Comte Médéric de Vasselot de Régné (4 August 1837 – 23 April 1919) was a French-born forest officer trained at the National School of Forestry in Nancy, France, and appointed as Superintendent of Woods and Forests in South Africa in 1880. Médéric and his elder brother Marin Gabriel were sons of Jean Gabriel Charles Auguste de Vasselot de Régné (1780–1842) and Eugénie Gabrielle Elisabeth Selima Vasselot de la Chesnaye (1807–1879).
--------------------------------------------------
## Request
Answer these questions from the biography of Médéric de Vasselot de Régné:
(a) At which school was he trained?
(b) To what post was he appointed in South Africa in 1880?
(c) What was the name of his elder brother?
The data that comes next is drawn from a separate source.

## Record extracts
--------------------------------------------------
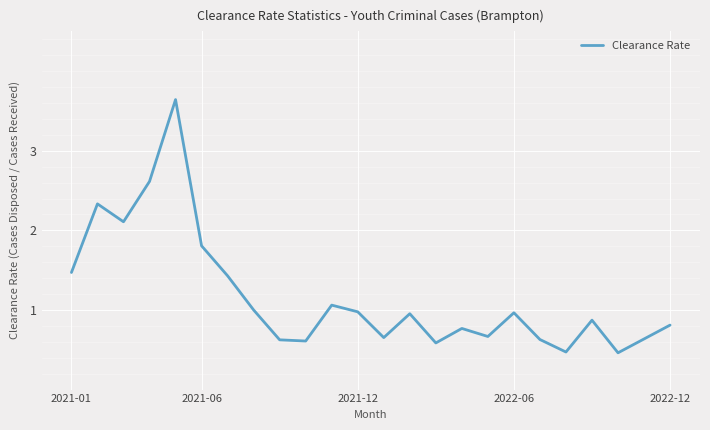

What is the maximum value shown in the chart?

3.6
--------------------------------------------------
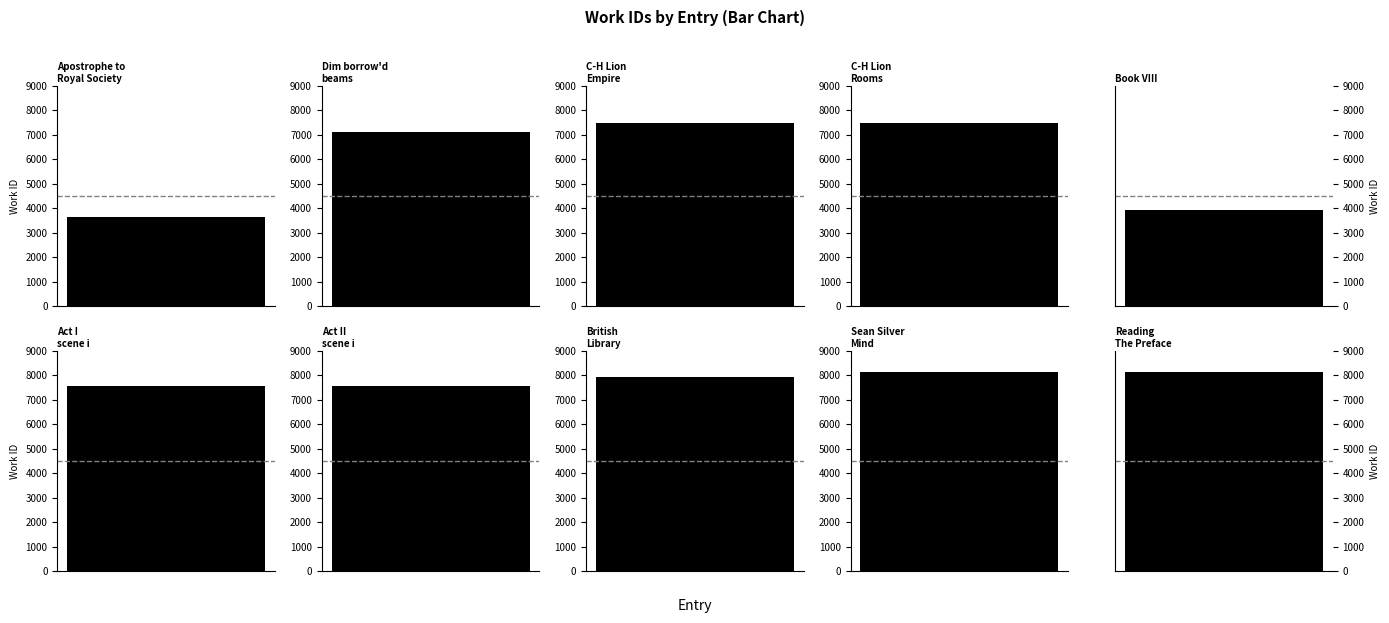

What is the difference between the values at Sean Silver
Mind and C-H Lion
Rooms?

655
--------------------------------------------------
## Exercise response
(a) The National School of Forestry in Nancy, France.
(b) Superintendent of Woods and Forests.
(c) Marin Gabriel.